» WHAT THE TASK REQUIRES: Using the data beneath, show every line that includes the word "UNSK".

» RECORDS PROVIDED:
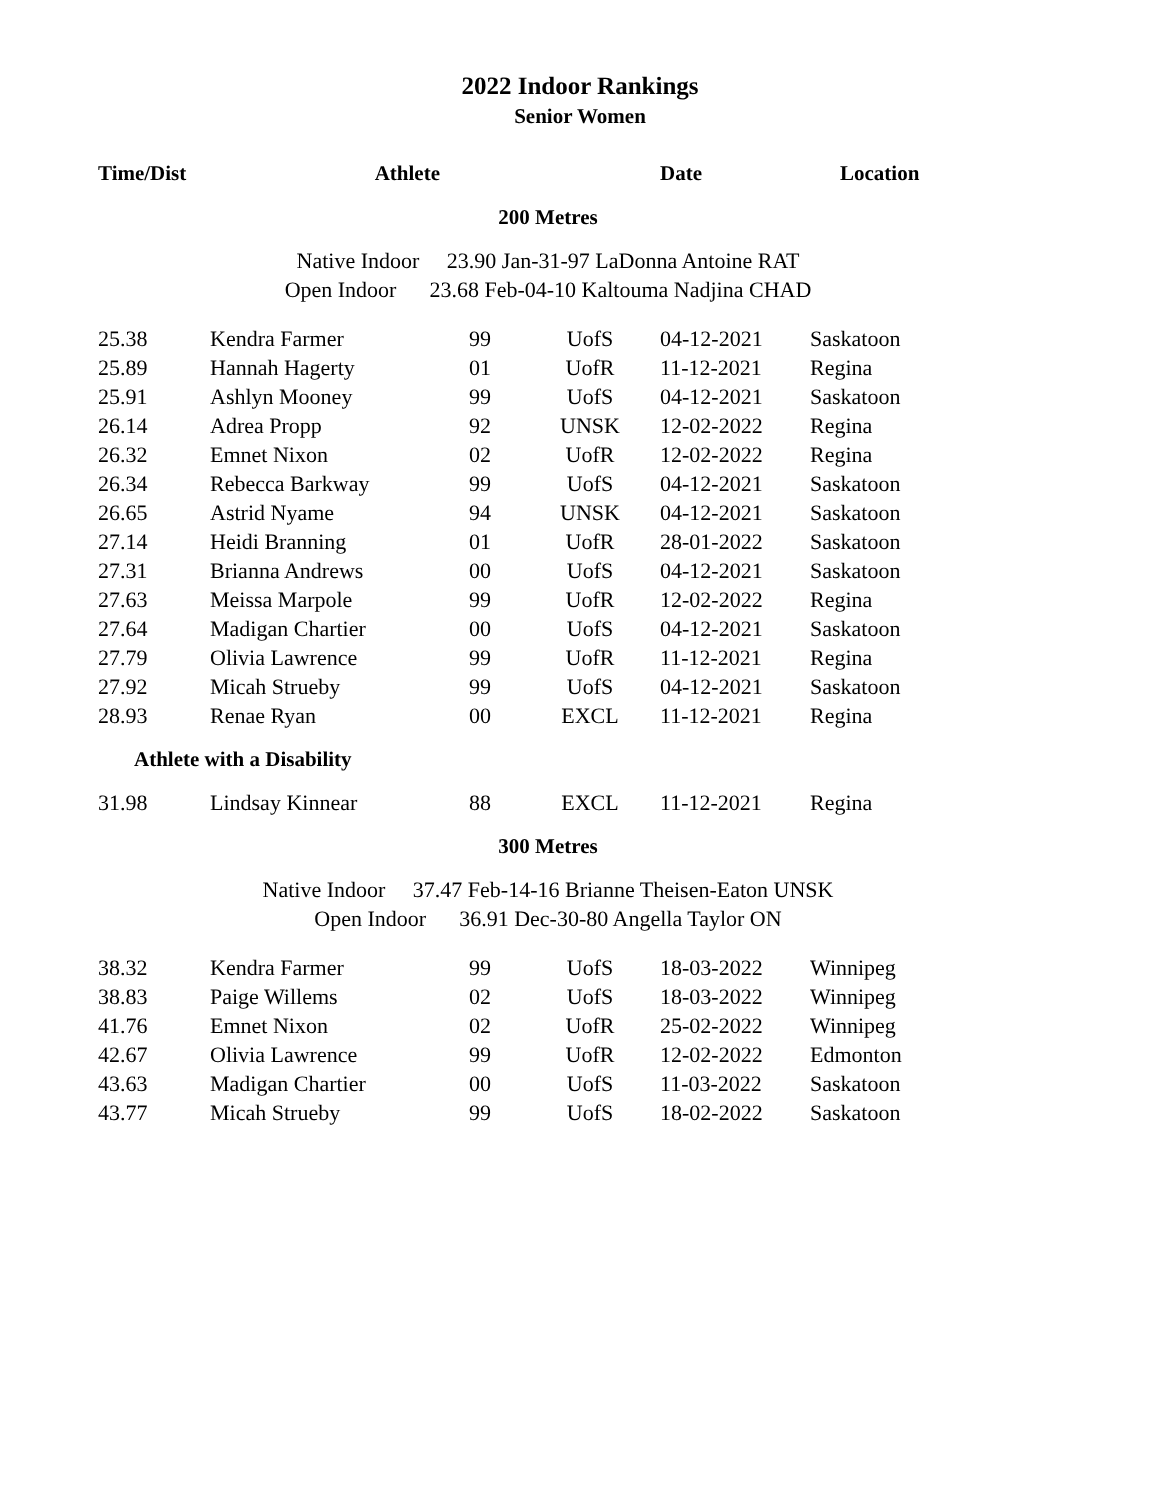2022 Indoor Rankings
Senior Women
| Time/Dist | Athlete | | | Date | Location |
| --- | --- | --- | --- | --- | --- |
| 200 Metres | | | | | |
| Native Indoor 23.90 Jan-31-97 LaDonna Antoine RAT | | | | | |
| Open Indoor 23.68 Feb-04-10 Kaltouma Nadjina CHAD | | | | | |
| 25.38 | Kendra Farmer | 99 | UofS | 04-12-2021 | Saskatoon |
| 25.89 | Hannah Hagerty | 01 | UofR | 11-12-2021 | Regina |
| 25.91 | Ashlyn Mooney | 99 | UofS | 04-12-2021 | Saskatoon |
| 26.14 | Adrea Propp | 92 | UNSK | 12-02-2022 | Regina |
| 26.32 | Emnet Nixon | 02 | UofR | 12-02-2022 | Regina |
| 26.34 | Rebecca Barkway | 99 | UofS | 04-12-2021 | Saskatoon |
| 26.65 | Astrid Nyame | 94 | UNSK | 04-12-2021 | Saskatoon |
| 27.14 | Heidi Branning | 01 | UofR | 28-01-2022 | Saskatoon |
| 27.31 | Brianna Andrews | 00 | UofS | 04-12-2021 | Saskatoon |
| 27.63 | Meissa Marpole | 99 | UofR | 12-02-2022 | Regina |
| 27.64 | Madigan Chartier | 00 | UofS | 04-12-2021 | Saskatoon |
| 27.79 | Olivia Lawrence | 99 | UofR | 11-12-2021 | Regina |
| 27.92 | Micah Strueby | 99 | UofS | 04-12-2021 | Saskatoon |
| 28.93 | Renae Ryan | 00 | EXCL | 11-12-2021 | Regina |
| Athlete with a Disability | | | | | |
| 31.98 | Lindsay Kinnear | 88 | EXCL | 11-12-2021 | Regina |
| 300 Metres | | | | | |
| Native Indoor 37.47 Feb-14-16 Brianne Theisen-Eaton UNSK | | | | | |
| Open Indoor 36.91 Dec-30-80 Angella Taylor ON | | | | | |
| 38.32 | Kendra Farmer | 99 | UofS | 18-03-2022 | Winnipeg |
| 38.83 | Paige Willems | 02 | UofS | 18-03-2022 | Winnipeg |
| 41.76 | Emnet Nixon | 02 | UofR | 25-02-2022 | Winnipeg |
| 42.67 | Olivia Lawrence | 99 | UofR | 12-02-2022 | Edmonton |
| 43.63 | Madigan Chartier | 00 | UofS | 11-03-2022 | Saskatoon |
| 43.77 | Micah Strueby | 99 | UofS | 18-02-2022 | Saskatoon |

» OUTPUT:
| 26.14 | Adrea Propp | 92 | UNSK | 12-02-2022 | Regina |
| 26.65 | Astrid Nyame | 94 | UNSK | 04-12-2021 | Saskatoon |
| Native Indoor 37.47 Feb-14-16 Brianne Theisen-Eaton UNSK | | | | | |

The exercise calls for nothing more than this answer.